■ PASSAGE FOR REVIEW
::::::::::

Some of it begins long before birth. She makes one appeal plainly - without naming any religion, caste, or community, because, she stresses, it cuts across every one of them:
“If possible, please don’t have a consanguineous marriage. Most of the genetic and hereditary problems - thalassemia, metabolic and liver disorders - come from it.”
In newborns, certain signs should never be waved away: dysmorphism in the face, nose, teeth or thumb; an unusually small head; frequent vomiting with no cause; swelling in the abdomen or genitals; yellowing of the eyes or skin; an abdomen that distends abnormally, or a navel that pushes outward instead of sitting in; and any seizure at all. The most haunting of these, she says, is neuro-regression - a child who develops perfectly for two years, meeting every milestone, and then begins to slide backward, losing speech, struggling to walk. These are not wait-and-watch signs. They are reasons to find a specialist.
And then fever - the symptom every parent dreads and most underestimate. Her rule is less about the number than the pattern: a high-grade fever that won’t break with medicine; a fever with chills and rigors; a fever with weight loss, or the tell-tale evening rise that can whisper tuberculosis. And dengue, the silent one, where falling platelets can lead to bleeding - sometimes, devastatingly, into the brain - before anyone grasps how sick the child has become. (She gently notes how often parents give the medicine without ever checking the number. Was it 100? 101? 102? They don’t know. Knowing, she says, is half the battle.)

::::::::::

[Stored entries]
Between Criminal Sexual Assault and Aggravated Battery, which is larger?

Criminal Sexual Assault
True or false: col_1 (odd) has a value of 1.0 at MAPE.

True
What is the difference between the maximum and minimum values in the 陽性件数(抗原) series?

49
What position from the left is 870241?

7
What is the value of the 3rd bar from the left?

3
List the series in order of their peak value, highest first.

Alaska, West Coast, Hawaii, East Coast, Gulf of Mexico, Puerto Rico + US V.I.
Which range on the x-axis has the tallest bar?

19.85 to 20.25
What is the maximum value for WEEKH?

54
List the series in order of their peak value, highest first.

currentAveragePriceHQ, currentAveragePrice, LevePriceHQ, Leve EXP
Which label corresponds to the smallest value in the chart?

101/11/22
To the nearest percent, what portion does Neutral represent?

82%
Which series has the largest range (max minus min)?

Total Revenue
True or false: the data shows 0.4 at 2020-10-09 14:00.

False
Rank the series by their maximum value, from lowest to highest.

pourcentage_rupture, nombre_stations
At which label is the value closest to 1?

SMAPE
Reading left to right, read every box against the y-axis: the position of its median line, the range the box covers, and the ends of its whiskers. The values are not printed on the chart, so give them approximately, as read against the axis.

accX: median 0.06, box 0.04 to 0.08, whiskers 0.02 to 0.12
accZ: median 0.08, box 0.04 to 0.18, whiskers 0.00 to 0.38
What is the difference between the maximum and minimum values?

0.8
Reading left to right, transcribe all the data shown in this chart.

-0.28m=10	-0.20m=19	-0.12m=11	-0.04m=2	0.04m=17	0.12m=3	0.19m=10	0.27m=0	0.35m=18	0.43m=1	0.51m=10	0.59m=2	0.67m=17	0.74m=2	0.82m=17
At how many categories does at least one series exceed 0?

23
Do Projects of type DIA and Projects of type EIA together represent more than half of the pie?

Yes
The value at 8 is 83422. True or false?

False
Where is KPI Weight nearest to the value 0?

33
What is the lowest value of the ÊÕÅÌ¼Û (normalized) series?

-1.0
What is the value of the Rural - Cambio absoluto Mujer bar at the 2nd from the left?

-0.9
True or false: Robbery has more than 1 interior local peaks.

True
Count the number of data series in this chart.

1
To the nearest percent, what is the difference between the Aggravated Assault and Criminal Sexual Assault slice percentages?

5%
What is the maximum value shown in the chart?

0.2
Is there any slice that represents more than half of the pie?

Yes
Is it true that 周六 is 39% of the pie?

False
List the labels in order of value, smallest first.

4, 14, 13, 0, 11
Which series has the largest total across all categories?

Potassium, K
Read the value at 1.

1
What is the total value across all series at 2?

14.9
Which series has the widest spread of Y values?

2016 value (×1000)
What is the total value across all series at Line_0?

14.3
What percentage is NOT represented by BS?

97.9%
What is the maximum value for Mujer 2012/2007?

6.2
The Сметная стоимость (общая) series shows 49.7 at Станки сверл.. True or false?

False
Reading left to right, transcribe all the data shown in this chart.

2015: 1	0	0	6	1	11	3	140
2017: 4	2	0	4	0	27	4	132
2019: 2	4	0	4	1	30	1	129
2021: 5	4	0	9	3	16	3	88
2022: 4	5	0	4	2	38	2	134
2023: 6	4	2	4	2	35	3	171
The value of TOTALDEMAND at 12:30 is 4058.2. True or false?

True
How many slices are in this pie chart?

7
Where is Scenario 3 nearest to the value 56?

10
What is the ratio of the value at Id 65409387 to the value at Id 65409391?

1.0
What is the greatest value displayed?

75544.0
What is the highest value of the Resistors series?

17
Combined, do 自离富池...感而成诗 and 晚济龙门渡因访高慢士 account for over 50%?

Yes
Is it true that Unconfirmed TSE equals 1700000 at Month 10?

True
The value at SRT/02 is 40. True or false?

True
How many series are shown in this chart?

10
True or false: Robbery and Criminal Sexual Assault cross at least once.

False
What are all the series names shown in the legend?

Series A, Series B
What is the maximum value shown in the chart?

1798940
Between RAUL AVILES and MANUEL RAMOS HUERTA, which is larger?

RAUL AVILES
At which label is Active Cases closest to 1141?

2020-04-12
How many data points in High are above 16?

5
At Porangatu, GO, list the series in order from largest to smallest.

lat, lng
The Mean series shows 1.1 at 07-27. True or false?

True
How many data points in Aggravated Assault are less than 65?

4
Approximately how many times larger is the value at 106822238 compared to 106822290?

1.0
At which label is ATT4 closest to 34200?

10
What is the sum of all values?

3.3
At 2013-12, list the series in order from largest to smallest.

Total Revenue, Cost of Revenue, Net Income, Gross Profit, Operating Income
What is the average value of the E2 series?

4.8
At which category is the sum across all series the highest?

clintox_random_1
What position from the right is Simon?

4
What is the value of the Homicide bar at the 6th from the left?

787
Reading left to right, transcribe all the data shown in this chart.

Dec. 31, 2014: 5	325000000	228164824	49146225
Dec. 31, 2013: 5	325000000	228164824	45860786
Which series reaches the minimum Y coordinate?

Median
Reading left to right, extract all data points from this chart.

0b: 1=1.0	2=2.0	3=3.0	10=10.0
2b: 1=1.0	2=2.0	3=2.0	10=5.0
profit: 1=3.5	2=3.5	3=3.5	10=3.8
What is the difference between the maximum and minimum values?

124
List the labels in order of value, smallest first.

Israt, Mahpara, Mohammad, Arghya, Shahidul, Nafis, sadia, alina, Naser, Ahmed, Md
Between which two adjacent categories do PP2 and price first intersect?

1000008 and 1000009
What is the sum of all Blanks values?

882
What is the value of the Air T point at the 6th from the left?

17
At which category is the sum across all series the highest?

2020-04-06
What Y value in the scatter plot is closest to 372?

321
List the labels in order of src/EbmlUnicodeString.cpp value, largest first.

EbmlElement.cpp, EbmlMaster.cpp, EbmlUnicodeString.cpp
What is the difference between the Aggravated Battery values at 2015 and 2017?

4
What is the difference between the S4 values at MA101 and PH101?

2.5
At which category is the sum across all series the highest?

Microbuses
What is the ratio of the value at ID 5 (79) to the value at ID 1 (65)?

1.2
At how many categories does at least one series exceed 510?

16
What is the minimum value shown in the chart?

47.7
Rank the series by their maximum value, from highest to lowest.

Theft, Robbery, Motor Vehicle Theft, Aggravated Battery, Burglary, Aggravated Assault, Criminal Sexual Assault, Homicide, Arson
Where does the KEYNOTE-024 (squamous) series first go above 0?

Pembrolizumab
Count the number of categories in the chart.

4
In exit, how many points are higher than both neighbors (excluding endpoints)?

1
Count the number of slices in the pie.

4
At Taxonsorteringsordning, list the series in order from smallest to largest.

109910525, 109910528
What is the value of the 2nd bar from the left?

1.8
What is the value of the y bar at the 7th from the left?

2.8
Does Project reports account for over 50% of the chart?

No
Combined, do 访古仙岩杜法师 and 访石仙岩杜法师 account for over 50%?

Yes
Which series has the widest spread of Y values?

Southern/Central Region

::::::::::

■ EXERCISE REQUIREMENTS
(A) Answer these questions from the passage on children's health warning signs, one answer per line:
(i) Which disorders does she name as coming from consanguineous marriage?
(ii) What sign does she call the most haunting?
(iii) In dengue, what can falling platelets lead to?
(B) Carry on the passage on children's health warning signs from the point where it stops.

■ ANSWERS TO THE EXERCISE
(A)
(i) Thalassemia, metabolic disorders and liver disorders.
(ii) Neuro-regression.
(iii) Bleeding, sometimes into the brain.

(B)
The signal she leaves parents with is simple enough to keep on a fridge door. Go to the hospital if a high-grade fever won’t come down with medicine; if a child under five has a febrile convulsion; if the child won’t feed, is exclusively crying or unusually cranky, is drowsy and only wants to sleep; or if the urine output drops. And the one line worth memorising:
“A child stays quiet only while the fever is there. But if the child is not playful and not active even after the fever is gone - then you need to see a doctor.”
The One Thing She Would Change
At the very end, she was asked a gentle, impossible question: if she had a magic power to change one thing in the world, what would it be?
She had never thought about it. And then, professionally, the answer came without hesitation — because it is the wall she keeps running into.
“There are disorders that still have no treatment. I would want to build one. Because no parent should lose their child simply because a treatment doesn’t exist yet. It is so hard to sit with a parent and tell them there is nothing available.”
It is, in the end, the same wall she first met as an intern in that JNMC Wardha NICU — the helplessness of counselling, of keeping a straight face while everything inside her wanted to break. The same wall she met with that five-year-old, where the cure was real but came too late.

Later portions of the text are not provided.